Work to complete: What you return should be only the lines in the entries below between the one holding "cereal bowl [511,285,549,307]" and the one holding "- trash can [344,147,396,224]", ends included, with every picture left out.

Input:
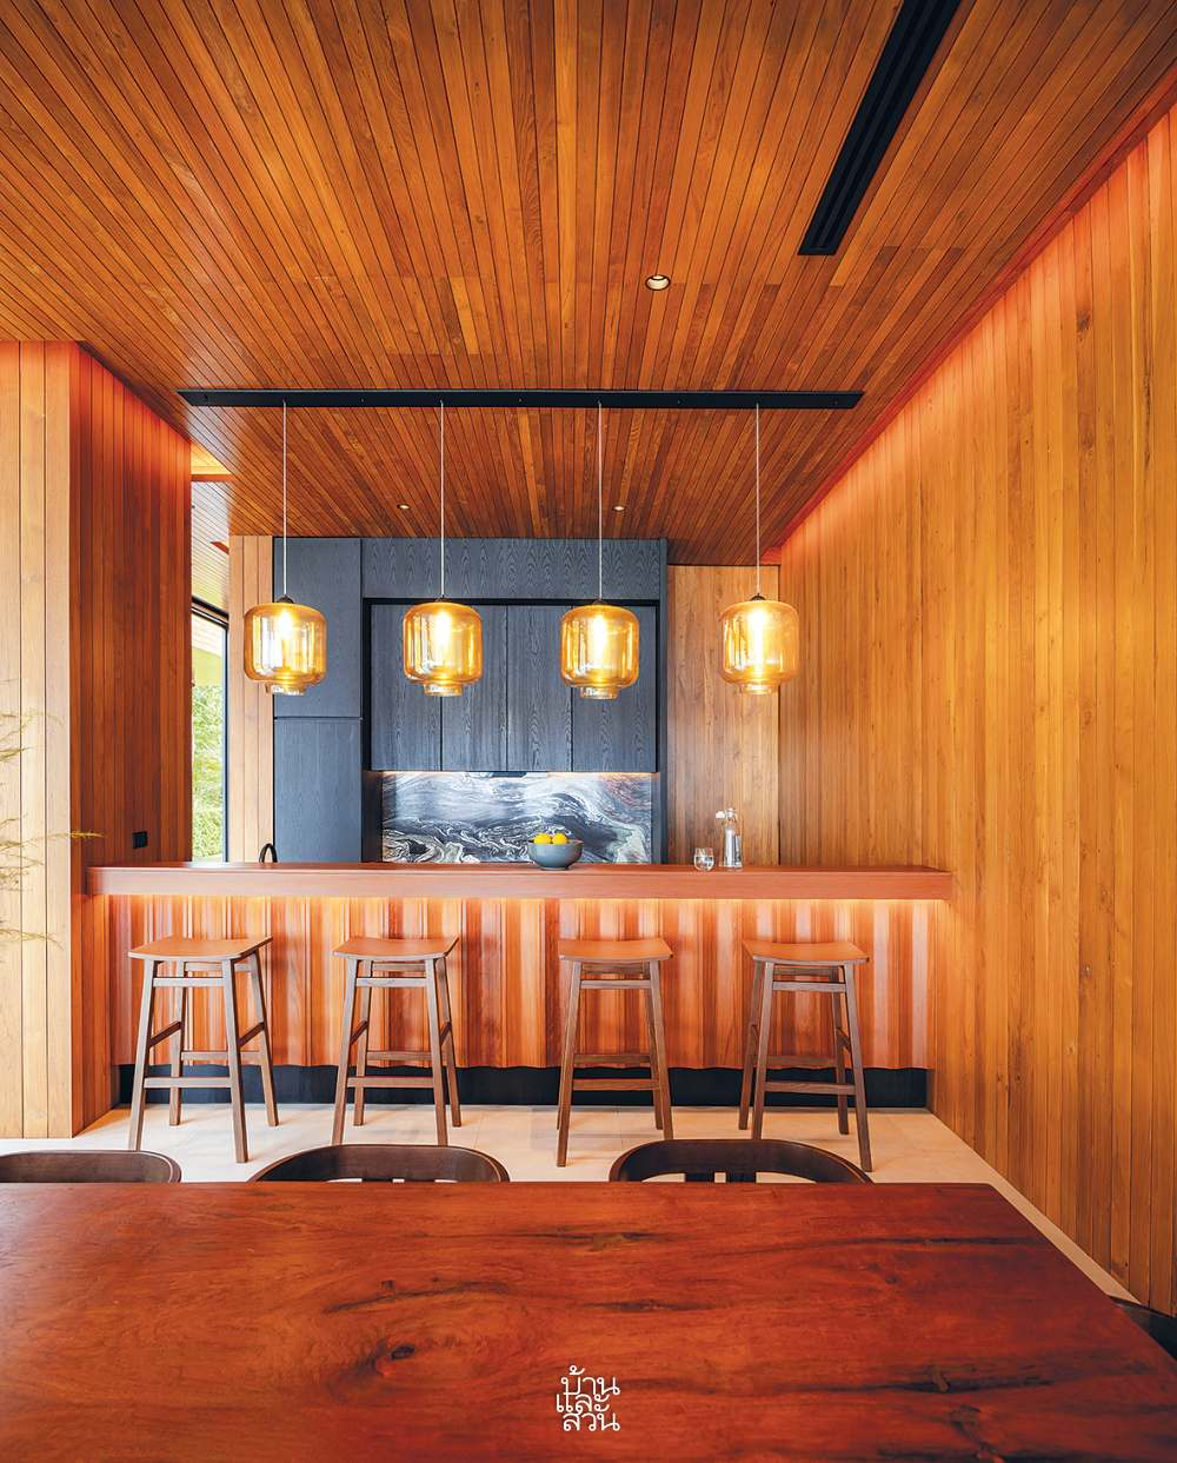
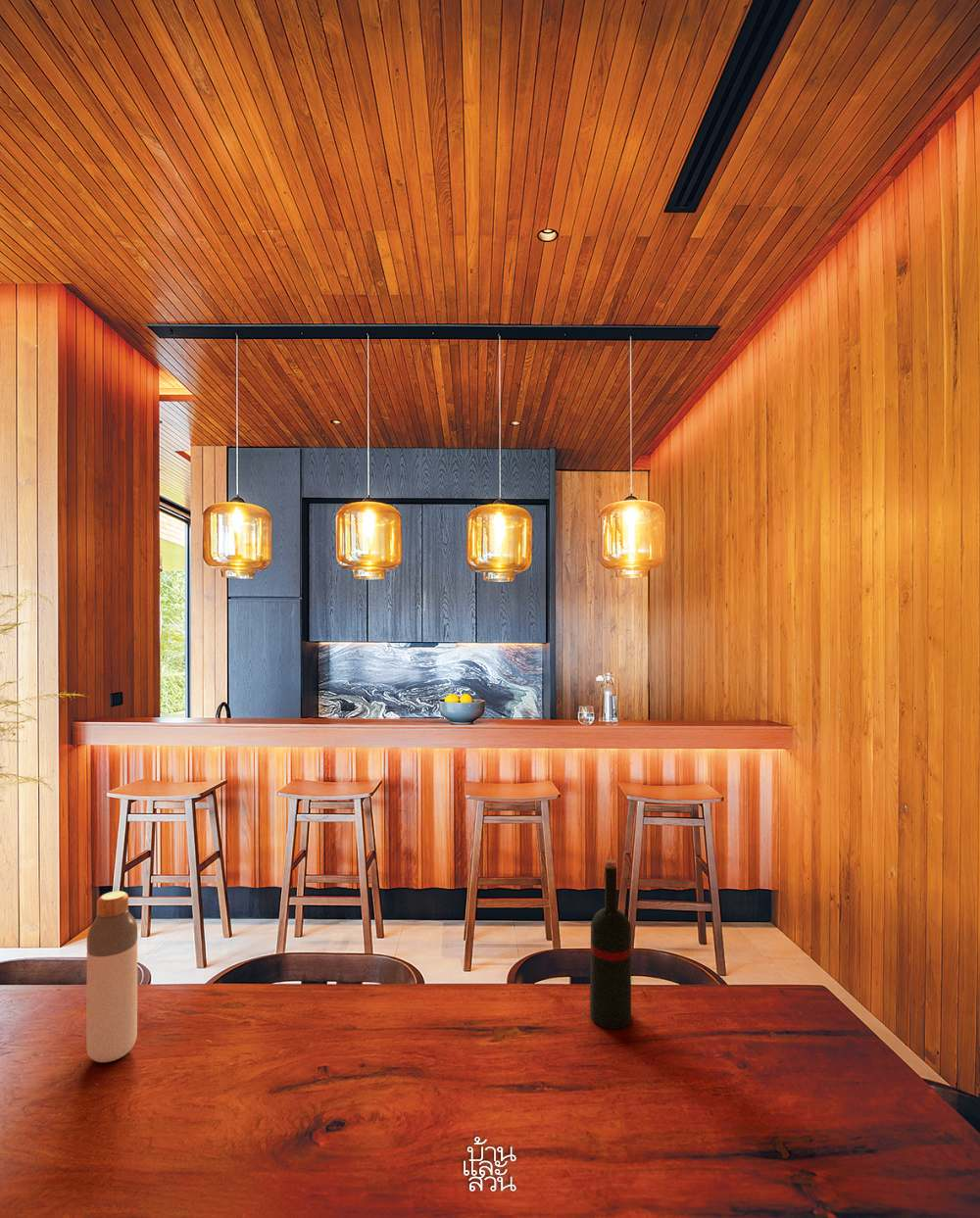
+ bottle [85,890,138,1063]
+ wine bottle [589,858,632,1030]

==

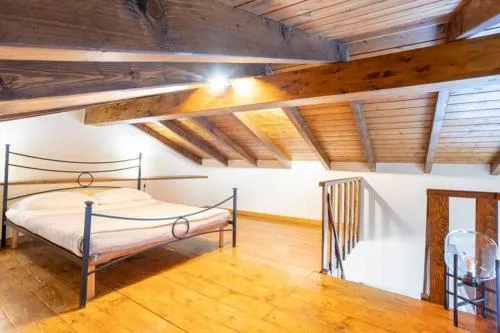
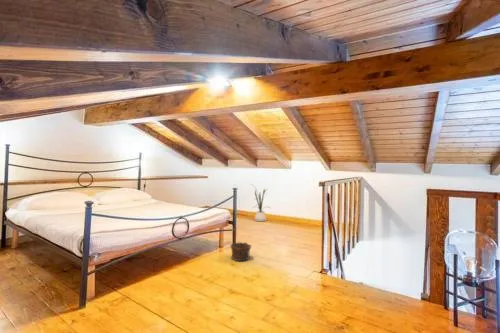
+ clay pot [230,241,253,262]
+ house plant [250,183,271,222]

* * *

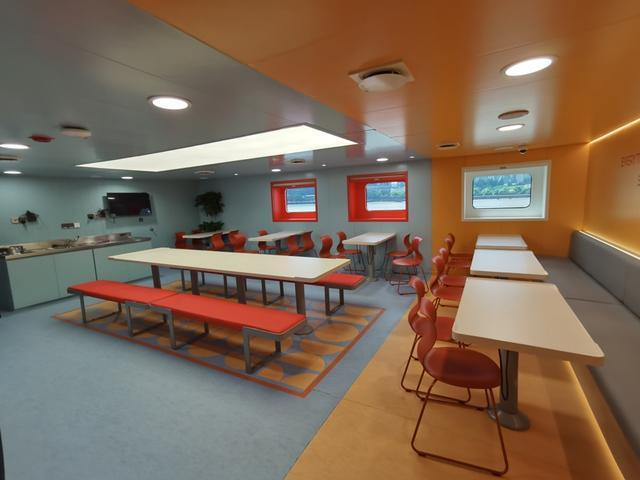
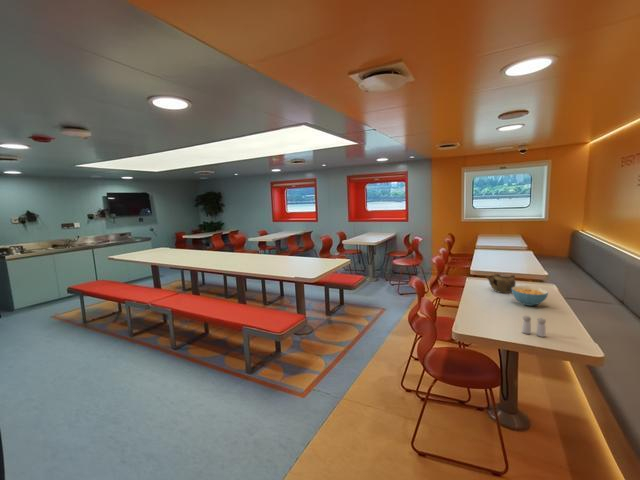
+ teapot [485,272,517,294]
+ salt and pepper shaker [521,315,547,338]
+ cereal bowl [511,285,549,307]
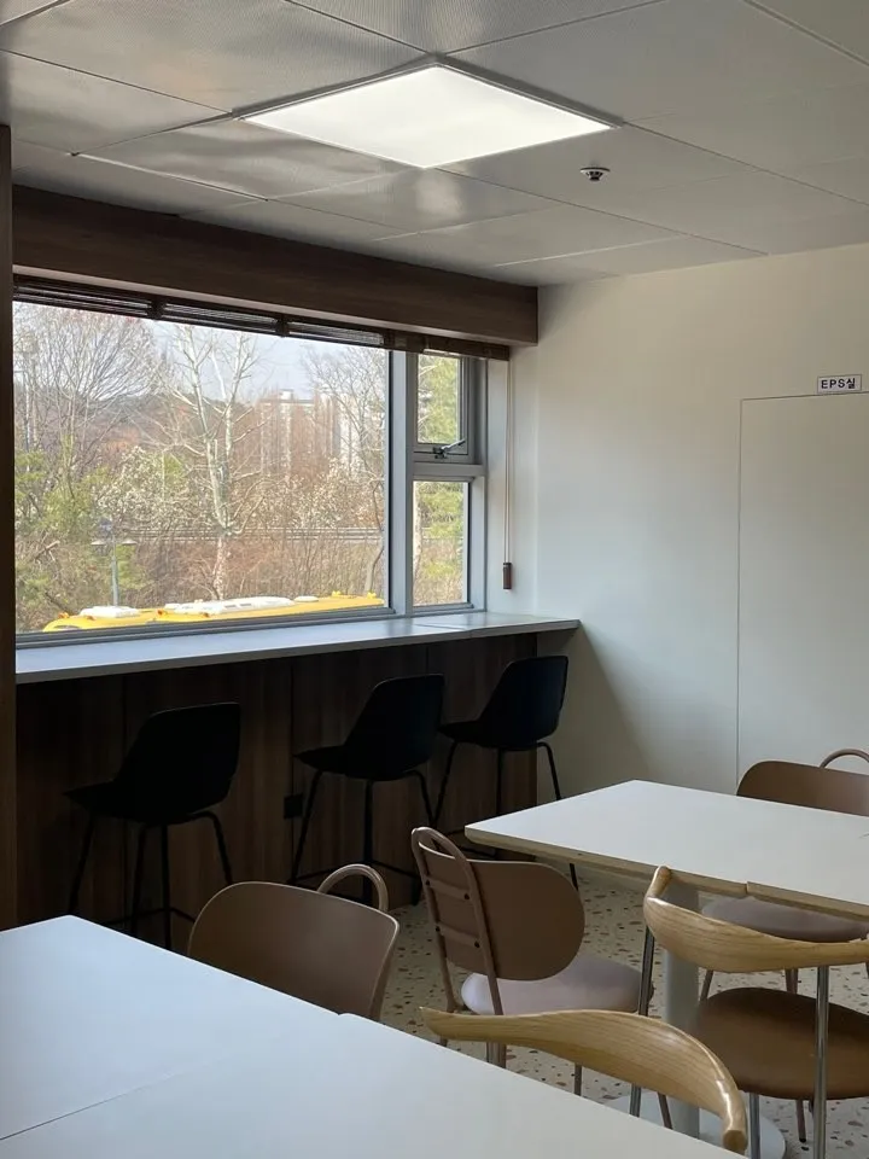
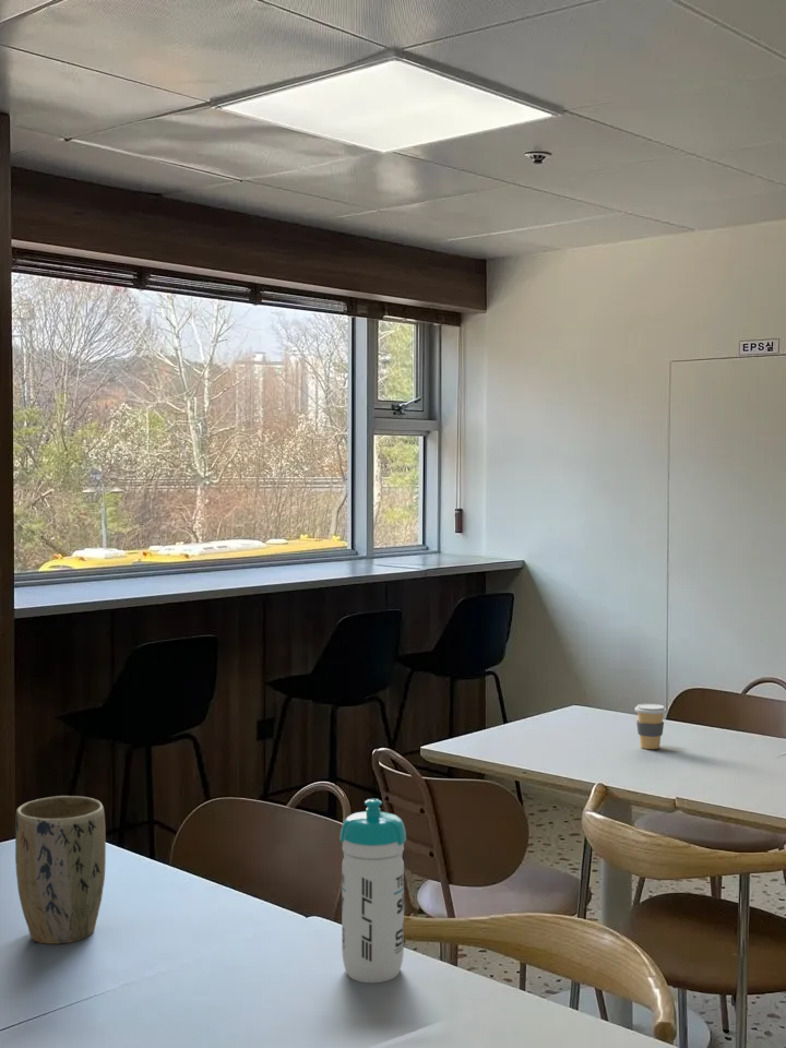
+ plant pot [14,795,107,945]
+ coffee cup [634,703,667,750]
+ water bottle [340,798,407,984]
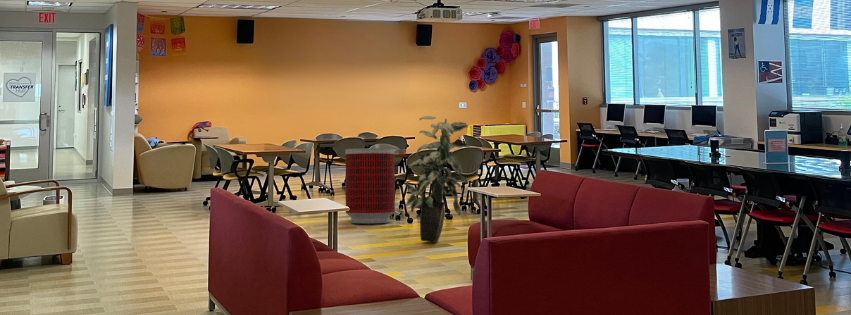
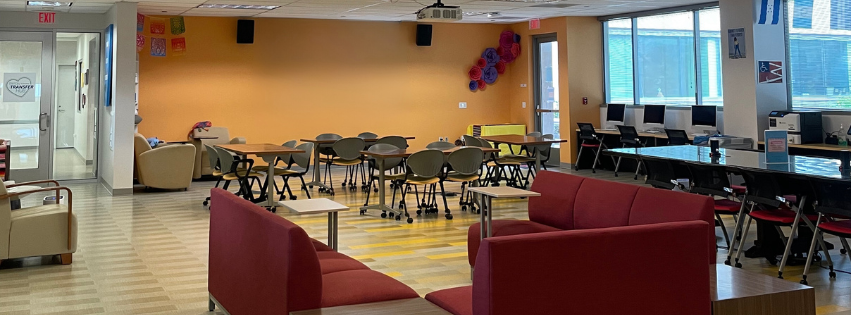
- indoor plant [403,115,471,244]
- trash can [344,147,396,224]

Written solution:
+ cereal bowl [511,285,549,307]
+ plant pot [14,795,107,945]
+ coffee cup [634,703,667,750]
+ water bottle [340,798,407,984]
- indoor plant [403,115,471,244]
- trash can [344,147,396,224]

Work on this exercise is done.